The Supreme Court in Russia has begun hearing a government request to ban the Jehovah’s Witnesses and declare it an extremist organisation.
BBC reports that the justice ministry has already placed its headquarters near St Petersburg on a list of extremist groups.
The US-founded Jehovah’s Witnesses has about 8 million people worldwide and is known for its foreign ministries as well as its door-to-door campaigns.
In Russia alone, it has 175,000 members and 395 branches across the country.
As the case began in Moscow on Wednesday, lawyers representing the movement submitted a counter suit, asking the High Court to declare its members victims of political repression and the justice ministry’s action unlawful.
The religious organisation had also urged the court to recognise the group was facing political persecution, the Russian Legal Information Agency reported.
However, the court dismissed the claim, saying it did not have jurisdiction.
The court ruled that this was not part of its jurisdiction, but did not say whose it was, Russia’s legal information agency reported. The case was eventually adjourned until Thursday.
By prohibiting its members from taking blood transfusion, the Jehovah’s Witnesses as a group violates the law on resistance to extremism, the spokeswoman for Russia’s Justice Ministry told the Supreme Court on Thursday.
“Checks have found that the organisation is in breach of the law on resistance to extremism. In particular, the organisation’s religious literature forbids blood transfusion for its members in defiance of the doctors’ recommendation,” the spokeswoman said, providing documentary evidence about one such case.
The ministry argues that the Jehovah’s Witnesses’ activities “violate Russia’s law on combating extremism” and their pamphlets incited hatred against other groups.

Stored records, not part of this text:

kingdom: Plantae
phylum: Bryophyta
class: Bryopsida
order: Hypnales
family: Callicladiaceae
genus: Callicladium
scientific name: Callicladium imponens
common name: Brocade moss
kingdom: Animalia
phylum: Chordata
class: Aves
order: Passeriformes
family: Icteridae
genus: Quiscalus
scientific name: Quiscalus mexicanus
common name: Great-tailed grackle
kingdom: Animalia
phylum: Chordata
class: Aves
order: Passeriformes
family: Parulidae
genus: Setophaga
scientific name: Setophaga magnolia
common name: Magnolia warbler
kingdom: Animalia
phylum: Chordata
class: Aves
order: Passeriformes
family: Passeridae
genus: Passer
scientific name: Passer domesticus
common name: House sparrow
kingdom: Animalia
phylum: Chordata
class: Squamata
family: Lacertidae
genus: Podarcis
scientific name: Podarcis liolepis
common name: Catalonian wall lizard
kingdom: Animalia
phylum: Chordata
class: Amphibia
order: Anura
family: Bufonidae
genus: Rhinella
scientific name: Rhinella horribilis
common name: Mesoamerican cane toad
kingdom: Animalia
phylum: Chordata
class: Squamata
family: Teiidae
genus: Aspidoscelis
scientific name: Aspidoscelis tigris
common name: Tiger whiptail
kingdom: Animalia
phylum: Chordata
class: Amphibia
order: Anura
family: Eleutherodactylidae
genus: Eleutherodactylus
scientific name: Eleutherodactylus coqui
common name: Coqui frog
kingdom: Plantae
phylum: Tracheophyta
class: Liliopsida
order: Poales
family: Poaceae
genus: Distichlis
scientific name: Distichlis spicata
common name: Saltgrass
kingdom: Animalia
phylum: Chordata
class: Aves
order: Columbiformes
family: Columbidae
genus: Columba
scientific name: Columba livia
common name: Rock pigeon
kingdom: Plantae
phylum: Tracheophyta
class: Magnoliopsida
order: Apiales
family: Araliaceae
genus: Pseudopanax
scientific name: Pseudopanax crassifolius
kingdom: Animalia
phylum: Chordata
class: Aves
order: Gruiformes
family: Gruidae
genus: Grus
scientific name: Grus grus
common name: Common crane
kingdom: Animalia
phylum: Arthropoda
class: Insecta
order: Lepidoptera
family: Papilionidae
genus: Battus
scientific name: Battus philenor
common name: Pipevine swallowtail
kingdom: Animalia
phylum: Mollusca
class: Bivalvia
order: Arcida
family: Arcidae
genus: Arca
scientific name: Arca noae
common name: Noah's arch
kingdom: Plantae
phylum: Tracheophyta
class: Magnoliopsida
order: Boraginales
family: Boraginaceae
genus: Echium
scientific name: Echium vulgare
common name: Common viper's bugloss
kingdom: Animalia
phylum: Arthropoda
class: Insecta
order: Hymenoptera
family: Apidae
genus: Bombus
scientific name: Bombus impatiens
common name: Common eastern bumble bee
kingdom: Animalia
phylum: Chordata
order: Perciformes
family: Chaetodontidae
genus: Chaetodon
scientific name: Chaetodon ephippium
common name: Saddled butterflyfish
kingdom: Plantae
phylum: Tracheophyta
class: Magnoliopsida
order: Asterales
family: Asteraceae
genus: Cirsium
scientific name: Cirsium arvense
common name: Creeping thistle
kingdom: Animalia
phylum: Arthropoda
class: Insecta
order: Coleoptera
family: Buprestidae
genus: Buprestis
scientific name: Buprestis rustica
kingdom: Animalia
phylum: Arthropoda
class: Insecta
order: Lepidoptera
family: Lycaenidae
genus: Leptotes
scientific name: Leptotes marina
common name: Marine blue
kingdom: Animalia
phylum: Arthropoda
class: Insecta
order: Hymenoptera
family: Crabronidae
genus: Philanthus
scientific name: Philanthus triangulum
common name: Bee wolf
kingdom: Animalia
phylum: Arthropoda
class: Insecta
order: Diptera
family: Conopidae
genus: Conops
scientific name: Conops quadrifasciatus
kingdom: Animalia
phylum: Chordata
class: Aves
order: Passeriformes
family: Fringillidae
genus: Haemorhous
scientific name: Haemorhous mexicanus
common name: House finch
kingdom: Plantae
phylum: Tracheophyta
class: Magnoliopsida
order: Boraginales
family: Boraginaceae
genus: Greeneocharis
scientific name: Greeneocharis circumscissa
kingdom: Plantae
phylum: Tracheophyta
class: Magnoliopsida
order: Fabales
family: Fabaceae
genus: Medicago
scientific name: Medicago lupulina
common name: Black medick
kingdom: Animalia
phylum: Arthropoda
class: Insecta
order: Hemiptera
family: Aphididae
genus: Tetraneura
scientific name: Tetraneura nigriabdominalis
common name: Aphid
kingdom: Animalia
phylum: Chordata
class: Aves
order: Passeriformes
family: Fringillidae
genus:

Also, the Justice Ministry’s official said Jehovah’s Witnesses insist on their own exclusiveness, which also contradicts the law on resistance to extremist activity.
“The religious organization Jehovah’s Witnesses has been repeatedly warned by courts of law, but it has taken no required measures to eliminate the violations,” the Justice Ministry said.
The Justice Ministry believes that Jehovah’s Witnesses must be outlawed and the organization’s properties, including those of the 395 regional chapters, confiscated.
“In view of the threat posed by the organisation Jehovah’s Witnesses, the Justice Ministry asks for declaring it extremist and banning its activity,” the Justice Ministry’s official said.
A delegate of the religious body Yaroslav Sivulsky told the BBC that the movement had nothing to do with extremism and he complained that in every case the courts never really listened to their arguments.
According to Amnesty International, 16 members of the group in southern Russia were found guilty of organising and participating in a banned “extremist organisation” in late 2015.
A ban would directly affect around 400 of its groups and impact on all of its 2,277 religious groups in Russia which it said united 175,000 followers.